A determinação da remuneração profissional dos advogados está, desde sempre, no centro de debates jurisprudenciais e reformas legislativas. Com a recente sentença n. 29039 de 3 de novembro de 2025, a Corte de Cassação abordou um tema crucial referente à validade temporal das cláusulas contratuais que estabelecem os honorários advocatícios. A decisão debruça-se, em particular, sobre a aplicação do artigo 13-bis da Lei profissional forense (Lei n. 247 de 2012), oferecendo importantes esclarecimentos sobre o princípio da irretroatividade da lei.
A controvérsia tem origem no recurso interposto por M. M. contra I., tendo por objeto a determinação dos valores profissionais devidos pela atividade de patrocínio exercida. O Tribunal de Florença havia examinado anteriormente a questão, mas a Corte de Cassação cassou a decisão com reenvio, reiterando a importância de identificar com exatidão o momento em que surge o direito à remuneração e, consequentemente, a normativa aplicável.
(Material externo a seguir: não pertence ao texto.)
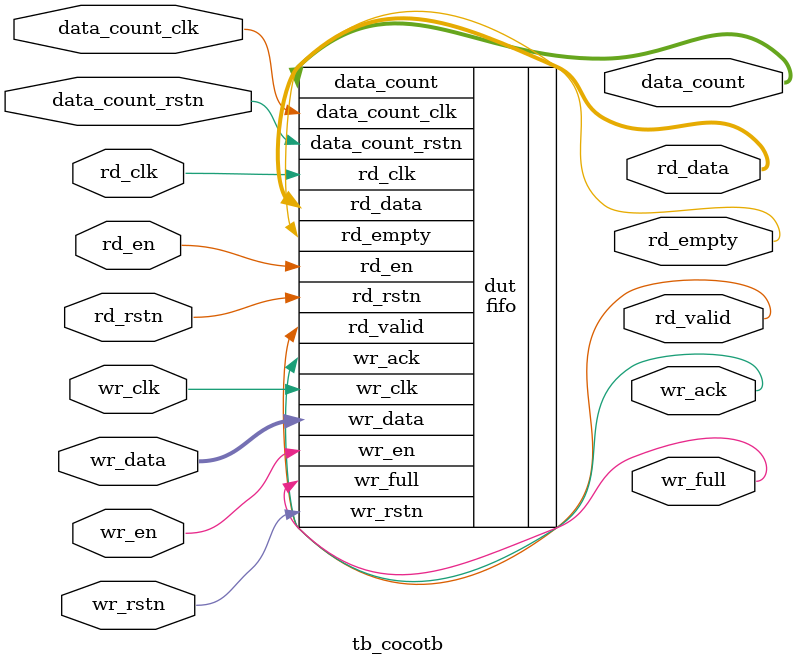
<source format=v>

`timescale 1ns/100ps

/*
 * Module: tb_cocotb
 *
 * Wrapper to interface with dut, FIFO
 *
 * Parameters:
 *
 *    FIFO_DEPTH    - Depth of the fifo, must be a power of two number(divisable aka 256 = 2^8). Any non-power of two will be rounded up to the next closest.
 *    BYTE_WIDTH    - How many bytes wide the data in/out will be.
 *    COUNT_WIDTH   - Data count output width in bits. Should be the same power of two as fifo depth(256 for fifo depth... this should be 8).
 *    FWFT          - 1 for first word fall through mode. 0 for normal.
 *    RD_SYNC_DEPTH - Add in pipelining to read path. Defaults to 0.
 *    WR_SYNC_DEPTH - Add in pipelining to write path. Defaults to 0.
 *    DC_SYNC_DEPTH - Add in pipelining to data count path. Defaults to 0.
 *    COUNT_DELAY   - Delay count by one clock cycle of the data count clock. Set this to 0 to disable (only disable if read/write/data_count are on the same clock domain!).
 *    COUNT_ENA     - Enable the count output.
 *    DATA_ZERO     - Zero out data output when enabled.
 *    ACK_ENA       - Enable an ack when data is requested.
 *    RAM_TYPE      - Set the RAM type of the fifo.
 *
 * Ports:
 *
 *    rd_clk            - Clock for read data
 *    rd_rstn           - Negative edge reset for read.
 *    rd_en             - Active high enable of read interface.
 *    rd_valid          - Active high output that the data is valid.
 *    rd_data           - Output data
 *    rd_empty          - Active high output when read is empty.
 *    wr_clk            - Clock for write data
 *    wr_rstn           - Negative edge reset for write
 *    wr_en             - Active high enable of write interface.
 *    wr_ack            - Active high when enabled, that data write has been done.
 *    wr_data           - Input data
 *    wr_full           - Active high output that the FIFO is full.
 *    data_count_clk    - Clock for data count
 *    data_count_rstn   - Negative edge reset for data count.
 *    data_count        - Output that indicates the amount of data in the FIFO.
 */
module tb_cocotb #(
    parameter FIFO_DEPTH    = 256,
    parameter BYTE_WIDTH    = 1,
    parameter COUNT_WIDTH   = 8,
    parameter FWFT          = 0,
    parameter RD_SYNC_DEPTH = 8,
    parameter WR_SYNC_DEPTH = 8,
    parameter DC_SYNC_DEPTH = 0,
    parameter COUNT_DELAY   = 1,
    parameter COUNT_ENA     = 1,
    parameter DATA_ZERO     = 0,
    parameter ACK_ENA       = 1,
    parameter RAM_TYPE      = "block"
  )
  (
    input                         rd_clk,
    input                         rd_rstn,
    input                         rd_en,
    output                        rd_valid,
    output  [(BYTE_WIDTH*8)-1:0]  rd_data,
    output                        rd_empty,
    input                         wr_clk,
    input                         wr_rstn,
    input                         wr_en,
    output                        wr_ack,
    input   [(BYTE_WIDTH*8)-1:0]  wr_data,
    output                        wr_full,
    input                         data_count_clk,
    input                         data_count_rstn,
    output  [COUNT_WIDTH:0]       data_count
  );
  // fst dump command
  initial begin
    $dumpfile ("tb_cocotb.fst");
    $dumpvars (0, tb_cocotb);
    #1;
  end
  
  //Group: Instantiated Modules

  /*
   * Module: dut
   *
   * Device under test,fifo
   */
  fifo #(
    .FIFO_DEPTH(FIFO_DEPTH),
    .BYTE_WIDTH(BYTE_WIDTH),
    .COUNT_WIDTH(COUNT_WIDTH),
    .FWFT(FWFT),
    .RD_SYNC_DEPTH(RD_SYNC_DEPTH),
    .WR_SYNC_DEPTH(WR_SYNC_DEPTH),
    .DC_SYNC_DEPTH(DC_SYNC_DEPTH),
    .COUNT_DELAY(COUNT_DELAY),
    .COUNT_ENA(COUNT_ENA),
    .DATA_ZERO(DATA_ZERO),
    .ACK_ENA(ACK_ENA),
    .RAM_TYPE(RAM_TYPE)
  ) dut (
    .wr_clk(wr_clk),
    .wr_rstn(wr_rstn),
    .wr_en(wr_en),
    .wr_ack(wr_ack),
    .wr_data(wr_data),
    .wr_full(wr_full),
    .rd_clk(rd_clk),
    .rd_rstn(rd_rstn),
    .rd_en(rd_en),
    .rd_valid(rd_valid),
    .rd_data(rd_data),
    .rd_empty(rd_empty),
    .data_count_clk(data_count_clk),
    .data_count_rstn(data_count_rstn),
    .data_count(data_count)
  );
  
endmodule


</source>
O cerne da questão diz respeito à validade das cláusulas que regulam os honorários acordados entre advogado e cliente. A Suprema Corte estabeleceu que a licitude de tais acordos não deve ser avaliada genericamente, mas sim ancorada a um momento temporal bem preciso. Para esclarecer este ponto, os juízes expressaram o seguinte princípio de direito:
Em tema de honorários profissionais, para avaliar a validade da cláusula de determinação da remuneração, não é suficiente que ela seja lícita no momento da conclusão da convenção que disciplinou os honorários, mas é necessário e suficiente que a licitude exista no momento da conclusão do contrato de patrocínio, uma vez que deste último surge o direito do advogado à remuneração pela atividade exercida; portanto, caso o contrato de patrocínio tenha sido concluído antes da entrada em vigor do art. 13-bis da Lei n. 247 de 2012, deve ser excluída a ilicitude de tal cláusula, ainda que ela diga respeito a honorários a serem liquidados em época posterior, em razão da natureza não interpretativa de tal disposição e da consequente impossibilidade de sua aplicação retroativa.
A decisão da Cassação fundamenta-se em um pilar do nosso ordenamento jurídico: o princípio da irretroatividade das leis. O artigo 13-bis da Lei n. 247 de 2012, introduzido para tutelar a equidade da remuneração dos profissionais perante contraentes fortes, não possui natureza interpretativa. Consequentemente, não pode aplicar-se a contratos de patrocínio estipulados antes da sua entrada em vigor.
Para compreender plenamente o alcance desta sentença, é necessário distinguir dois momentos:
Segundo a Cassação, é precisamente o contrato de patrocínio que faz surgir o direito do profissional à remuneração. Portanto, se tal contrato é anterior à lei sobre a justa remuneração, as cláusulas pactuadas permanecem plenamente válidas e eficazes, ainda que a liquidação efetiva dos valores ocorra em um momento posterior.
Com a sentença n. 29039 de 2025, a Corte de Cassação fornece um importante instrumento de segurança jurídica tanto para os profissionais quanto para os clientes. Excluindo a aplicação retroativa das normas sobre a justa remuneração aos contratos de patrocínio firmados antes de 2012, a Corte protege a confiança das partes nos acordos legitimamente concluídos sob a disciplina anterior. Esta decisão confirma que as reformas legislativas, embora animadas por finalidades de tutela social, devem respeitar os limites temporais ditados pelo princípio da irretroatividade para garantir a estabilidade das relações contratuais.